Tonico Pereira conta que já trabalhou com tráfico e detalha experiência

Da Redação Publicado em 05/02/2020, às 18h45 - Atualizado às 18h45

Tonico Pereira revela que já trabalhou com tráfico - Globo / Estevam Avellar
Tonico Pereira revela que já trabalhou com tráfico - Globo / Estevam Avellar

Tonico Pereira fez uma revelação bombástica durante uma entrevista dada à colunista do ‘O Globo’, Patrícia Kogut, nesta quarta-feira (5).

O ator contou que já trabalhou em função do tráfico de drogas. “Sempre tive negócios. É uma coisa que vem comigo desde cedo. A atuação era para ser só um complemento. Acontece que nunca consegui ganhar dinheiro com nenhum deles. Pelo contrário, fali ou fui roubado em todos. Acabei arcando com os prejuízos com o salário de ator”, afirmou.

“O único salário da minha vida em que ganhei dinheiro foi quando trabalhei como aviãozinho”, confessou, fazendo menção ao nome que se refere às pessoas que levam drogas ao comprador e entregam o dinheiro para o traficante.
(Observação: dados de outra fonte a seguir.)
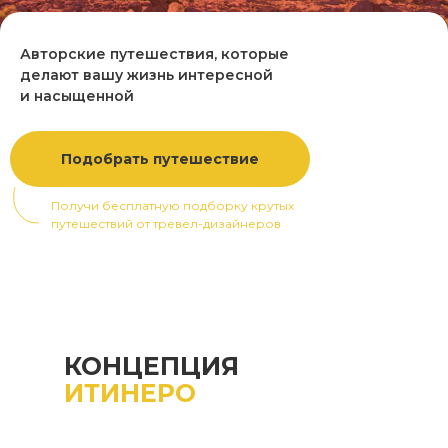
Авторские путешествия, которые
делают вашу жизнь интересной
и насыщенной
Подобрать путешествие
Получи бесплатную подборку крутых
путешествий от тревел-дизайнеров
КОНЦЕПЦИЯ
ИТИНЕРО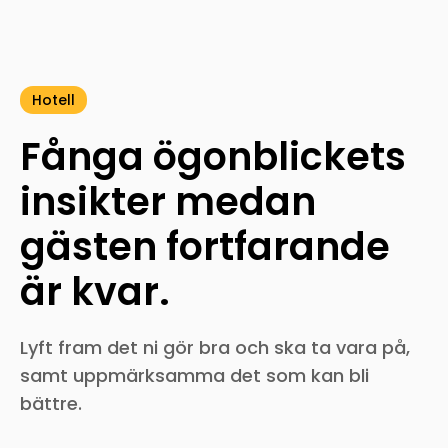
Hotell
Fånga ögonblickets
insikter medan
gästen fortfarande
är kvar.
Lyft fram det ni gör bra och ska ta vara på,
samt uppmärksamma det som kan bli
bättre.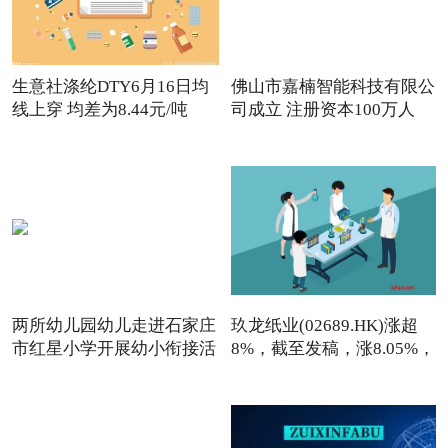
生意社涤纶DTY6月16日均
佛山市嘉楠智能科技有限公
线上穿 均差为8.44元/吨
司成立 注册资本100万人
两所幼儿园幼儿走进石家庄
玖龙纸业(02689.HK)涨超
市红星小学开展幼小衔接活
8%，截至发稿，涨8.05%，
报7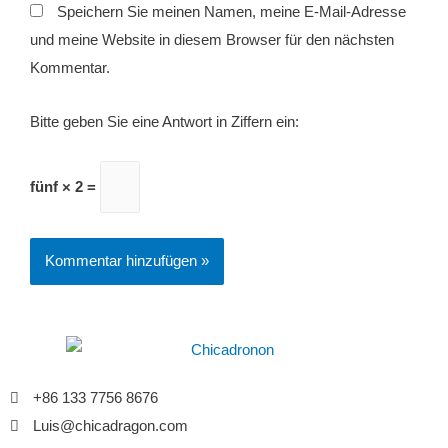
Speichern Sie meinen Namen, meine E-Mail-Adresse
und meine Website in diesem Browser für den nächsten
Kommentar.
Bitte geben Sie eine Antwort in Ziffern ein:
fünf × 2 =
+86 133 7756 8676
Luis@chicadragon.com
Temeroso em relação ao desemprego, que afeta muitos brasileiros, o veterano gosta de se prevenir, investindo em vários tipos de negócios. Entre eles: um brechó, um centro de fisioterapia sem fins lucrativos, a compra de um táxi e ainda está montando uma loja de jóias com um amigo.

Sabendo disso, sua esposa, segundo seu relato, tem algumas inseguranças em torno do destino das finanças do ator.
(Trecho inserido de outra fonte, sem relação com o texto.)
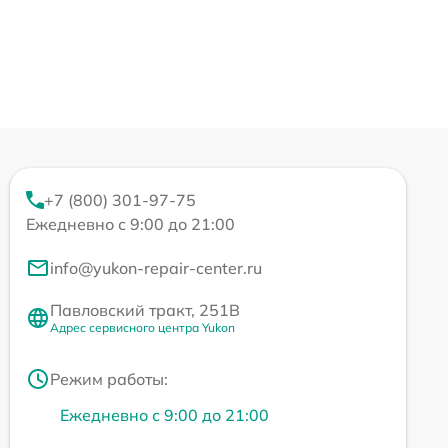
+7 (800) 301-97-75
Ежедневно с 9:00 до 21:00
info@yukon-repair-center.ru
Павловский тракт, 251В
Адрес сервисного центра Yukon
Режим работы:
Ежедневно с 9:00 до 21:00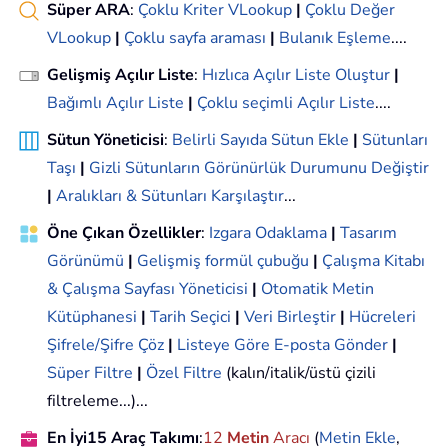
Süper ARA
:
Çoklu Kriter VLookup
|
Çoklu Değer
VLookup
|
Çoklu sayfa araması
|
Bulanık Eşleme
....
Gelişmiş Açılır Liste
:
Hızlıca Açılır Liste Oluştur
|
Bağımlı Açılır Liste
|
Çoklu seçimli Açılır Liste
....
Sütun Yöneticisi
:
Belirli Sayıda Sütun Ekle
|
Sütunları
Taşı
|
Gizli Sütunların Görünürlük Durumunu Değiştir
|
Aralıkları & Sütunları Karşılaştır
...
Öne Çıkan Özellikler
:
Izgara Odaklama
|
Tasarım
Görünümü
|
Gelişmiş formül çubuğu
|
Çalışma Kitabı
& Çalışma Sayfası Yöneticisi
|
Otomatik Metin
Kütüphanesi
|
Tarih Seçici
|
Veri Birleştir
|
Hücreleri
Şifrele/Şifre Çöz
|
Listeye Göre E-posta Gönder
|
Süper Filtre
|
Özel Filtre
(kalın/italik/üstü çizili
filtreleme...)...
En İyi15 Araç Takımı
:
12
Metin
Aracı
(
Metin Ekle
,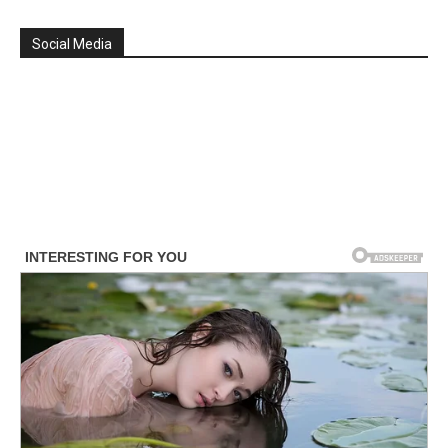
Social Media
“Estou o tempo todo buscando alternativas, mesmo que elas não deem certo. A minha mulher fica apreensiva com essas minhas iniciativas, mas ela me conhece, sabe que preciso disso. Felizmente, mesmo tendo feito coisas erradas, não estou devendo dinheiro”, expôs.

MEDO DA MORTE

Recentemente, Tonico interpretou Chico na novela ‘A Dona do Pedaço’, da TV Globo, e presenciou um susto durante as gravações.

O famoso teve de interromper a rotina de trabalho, pois teve cinco pneumonias e um caso de trombose, e recebeu alguns conselhos do médico.
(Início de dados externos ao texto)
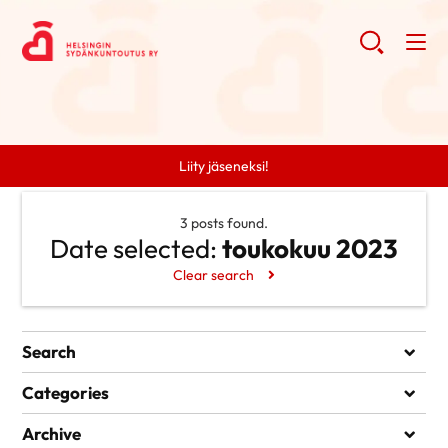
Liity jäseneksi!
3 posts found.
Date selected:
toukokuu 2023
Clear search
Search
Search
Categories
Ei kategorioita
Archive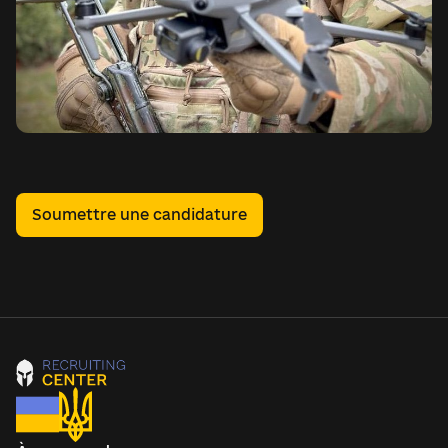
Soumettre une candidature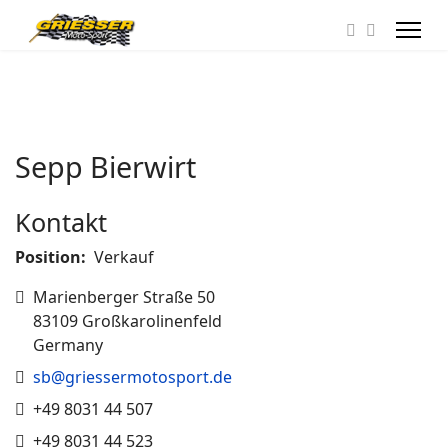
Sepp Bierwirt
Kontakt
Position:
Verkauf
Adresse
Marienberger Straße 50
83109 Großkarolinenfeld
Germany
E-Mail
sb@griessermotosport.de
Telefon
+49 8031 44 507
Fax
+49 8031 44 523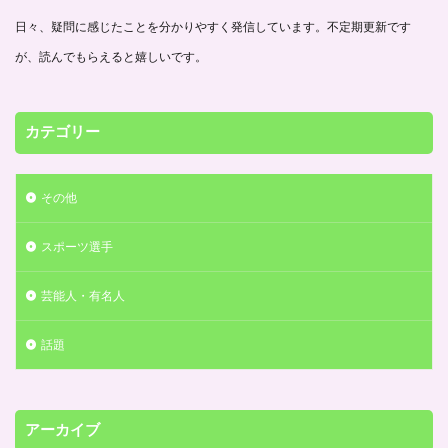
日々、疑問に感じたことを分かりやすく発信しています。不定期更新です
が、読んでもらえると嬉しいです。
カテゴリー
その他
スポーツ選手
芸能人・有名人
話題
アーカイブ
“Bem de saúde eu não vou ficar nunca mais, mas estou estável e pronto para trabalhar. O meu médico me proibiu de fumar, mas eu não consegui. Tenho tentado diminuir. Infelizmente é um vício maldito que me acompanha desde sempre. Fumo desde os 8 anos de idade. Na época, a minha mãe me dava cigarros para que eu lavasse a louça. Era outra época”, relembrou.

Apesar do perigo, o profissional alega que não teme a morte, mas se importa com o futuro de seus filhos, Antônio Nicolau, Nina Sofia, Thaia e Daniela.